ES&S is the company that Chuck Hagel used to own 20% of? The one whose voting machines gave him a landslide win in majority-black precincts in Omaha where EXIT POLLS had him 15-20 points down? They may be less notorious, but that doesn't mean they're any more honest.
Chuck Hagel, Nebraska’s senior U.S. Senator, was re-elected to his second term in the United States Senate on November 5, 2002 with 83% of the vote. Senator Hagel’s duties include membership on three Senate committees: Foreign Relations; Banking, Housing and Urban Affairs; and Select Committee on Intelligence. Hagel is chairman of the Senate Foreign Relations International Economic Policy, Export and Trade Promotion Subcommittee and the Senate Banking International Trade and Finance Subcommittee. Hagel serves as the Co-chairman of the Congressional-Executive Commission on China.

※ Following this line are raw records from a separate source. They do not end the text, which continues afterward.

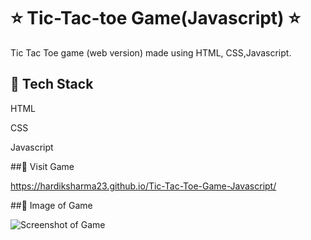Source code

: 
# ⭐ Tic-Tac-toe Game(Javascript) ⭐

Tic Tac Toe game (web version) made using HTML, CSS,Javascript.




## 📌 Tech Stack
HTML

CSS

Javascript 

##📌 Visit Game 

https://hardiksharma23.github.io/Tic-Tac-Toe-Game-Javascript/

##📌 Image of Game

![Screenshot of Game](https://github.com/hardiksharma23/Tic-Tac-Toe-Game-Javascript/assets/144092008/6d1c7ff2-615a-4813-a8d3-ae078dedaf19)

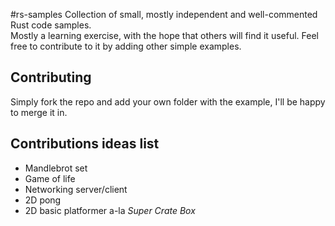 #rs-samples
Collection of small, mostly independent and well-commented Rust code
samples.  
Mostly a learning exercise, with the hope that others will find it useful. Feel
free to contribute to it by adding other simple examples.

## Contributing
Simply fork the repo and add your own folder with the example, I'll be happy
to merge it in.
## Contributions ideas list
* Mandlebrot set
* Game of life
* Networking server/client
* 2D pong
* 2D basic platformer a-la _Super Crate Box_
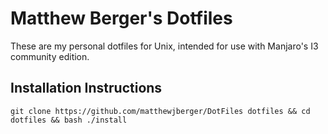 # Matthew Berger's Dotfiles

These are my personal dotfiles for Unix, intended for use with Manjaro's I3 community edition.

## Installation Instructions

    git clone https://github.com/matthewjberger/DotFiles dotfiles && cd dotfiles && bash ./install


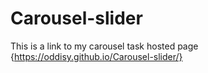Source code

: # Carousel-slider
This is a link to my carousel task hosted page
{https://oddisy.github.io/Carousel-slider/}
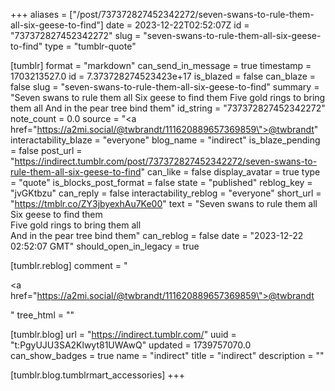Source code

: +++
aliases = ["/post/737372827452342272/seven-swans-to-rule-them-all-six-geese-to-find"]
date = 2023-12-22T02:52:07Z
id = "737372827452342272"
slug = "seven-swans-to-rule-them-all-six-geese-to-find"
type = "tumblr-quote"

[tumblr]
format = "markdown"
can_send_in_message = true
timestamp = 1703213527.0
id = 7.373728274523423e+17
is_blazed = false
can_blaze = false
slug = "seven-swans-to-rule-them-all-six-geese-to-find"
summary = "Seven swans to rule them all Six geese to find them Five gold rings to bring them all And in the pear tree bind them"
id_string = "737372827452342272"
note_count = 0.0
source = "<a href=\"https://a2mi.social/@twbrandt/111620889657369859\">@twbrandt</a>"
interactability_blaze = "everyone"
blog_name = "indirect"
is_blaze_pending = false
post_url = "https://indirect.tumblr.com/post/737372827452342272/seven-swans-to-rule-them-all-six-geese-to-find"
can_like = false
display_avatar = true
type = "quote"
is_blocks_post_format = false
state = "published"
reblog_key = "jvGKtbzu"
can_reply = false
interactability_reblog = "everyone"
short_url = "https://tmblr.co/ZY3jbyexhAu7Ke00"
text = "Seven swans to rule them all<br/>Six geese to find them<br/>Five gold rings to bring them all<br/>And in the pear tree bind them"
can_reblog = false
date = "2023-12-22 02:52:07 GMT"
should_open_in_legacy = true

[tumblr.reblog]
comment = "<p><a href=\"https://a2mi.social/@twbrandt/111620889657369859\">@twbrandt</a></p>"
tree_html = ""

[tumblr.blog]
url = "https://indirect.tumblr.com/"
uuid = "t:PgyUJU3SA2Klwyt81UWAwQ"
updated = 1739757070.0
can_show_badges = true
name = "indirect"
title = "indirect"
description = ""

[tumblr.blog.tumblrmart_accessories]
+++
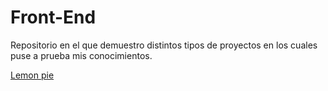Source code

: # Front-End
Repositorio en el que demuestro distintos tipos de proyectos en los cuales puse a prueba mis conocimientos. 

<a href = "https://lautard12.github.io/Front-End/LEMON PIE"> Lemon pie</a>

Prior to his election to the U.S. Senate, Hagel worked in the private sector as the President of McCarthy & Co., an investment banking firm based in Omaha, Nebraska, and served as Chairman of the Board of American Information Systems (AIS). Before joining McCarthy & Co., Hagel was President and Chief Executive Officer of the Private Sector Council (PSC) in Washington, D.C., Deputy Director and Chief Operating Officer of the 1990 Economic Summit of Industrialized Nations (G-7 Summit) and President and Chief Executive Officer of the World USO.